“Biz değil böyle cüz’î hukukumuzu, belki hayatımızı ve haysiyetimizi ve dünyevî saadetimizi, Risale-i Nur’un en kuvvetli rabıtası olan tesanüde feda etmeye mükellefiz. O bize kazandırdığı netice itibarıyla dünyaya, enaniyete ait her şeyi feda etmek vazifemizdir.” deyip nefsinizi susturunuz.

Medar-ı nizâ bir mesele varsa meşveret ediniz. Çok sıkı tutmayınız, herkes bir meşrepte olmaz. Müsamaha ile birbirine bakmak, şimdi elzemdir.
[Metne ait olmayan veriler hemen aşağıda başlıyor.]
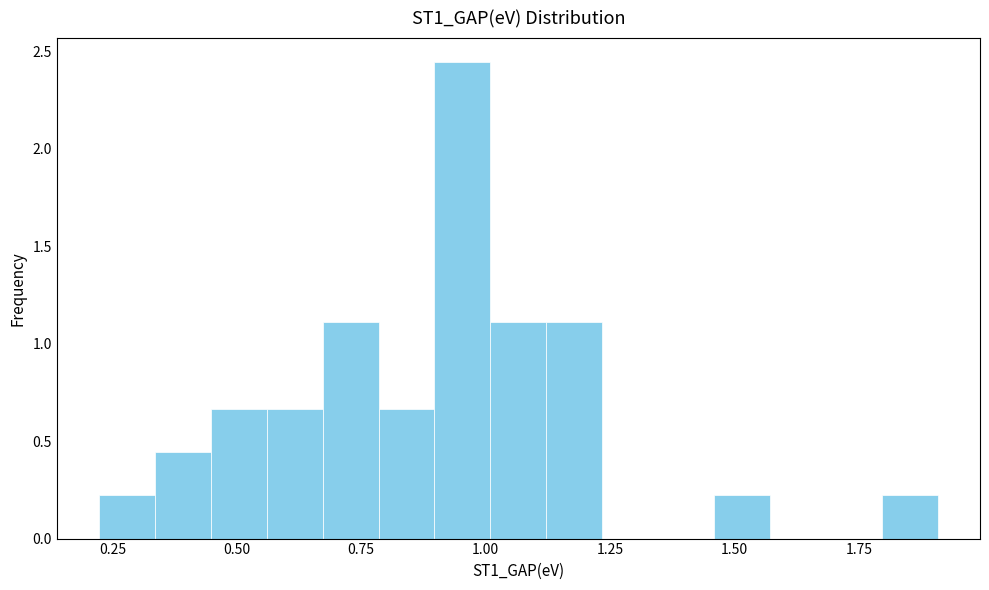

Read against the x-axis, roughly where is the centre of the tallest bar?

0.95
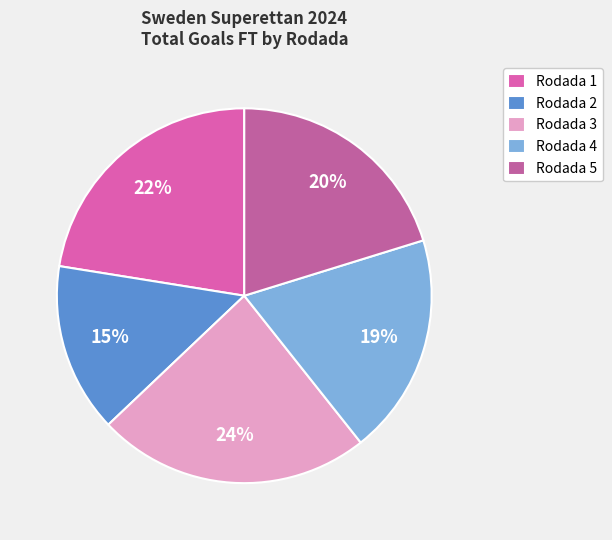

To the nearest percent, what is the difference between the largest and smallest slice percentages?

9%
Umum kardeşlerimize birer birer selâm ederiz.

***

Aziz, sıddık kardeşlerim!

Cenab-ı Hakk’a hadsiz şükür olsun ki bu gaflet mevsimi olan baharda ve derd-i maişet belasında, Risale-i Nur fütuhatında devam ediyor.

İstanbul’dan yazıyorlar ki oraya giden, başta Hüsrev’in Mu’cizat-ı Ahmediye’si olarak, risaleleri her kim görmüş ve okumuş ise başta Fetva Emini Ali Rıza olarak herkes hayret ve istihsan ile “Bu tarz-ı ifade ve ispat ve beyan, hiçbir kitapta bulmamışız. Bu şerait içinde böyle eserler hiç kimseye müyesser olmamış.” deyip kemal-i iştiyak ile karşılıyorlar.

Ve Ankara’da dünyaca yüksek makamlarda, askeriye heyetinde kemal-i iştiyak ve takdir ile Risale-i Nur’u yazıp okutturuyorlar. Başta miralay Mehmed Yümnü olarak mühim askerî paşaları “Risale-i Nur iman kurtarıcıdır.” diye takdirkârane tam teslimiyetle okuyup istifade ediyorlar.

Hattâ burada da pek çok ayrı ayrı tarzda Risale-i Nur aleyhinde yaptıkları desiseler ve tedbirler ve şakirdleri soğutmak ve sarsmak planları, hususan derd-i maişet belaları, Risale-i Nur’un inkişafını durdurmuyor. Günden güne tevessü ediyor. Hattâ en ziyade hücum edenler dahi perde altında istifadeye çalışıyorlar.

Cenab-ı Hakk’a hadsiz şükür olsun ki inayet-i İlahiye ve himayet-i Rabbaniye devam ediyor. Fakat yalnız ehemmiyetli bir planla, ayrı bir cephede, mütemerrid münafıklar tarafından bir hücum var. Çok ihtiyat ve dikkat ve sebat ve tesanüd lâzımdır ki tâ onların bu planı da akîm kalsın. Plan da budur: “Risale-i Nur talebeleri içinde tesanüdü bozmak.”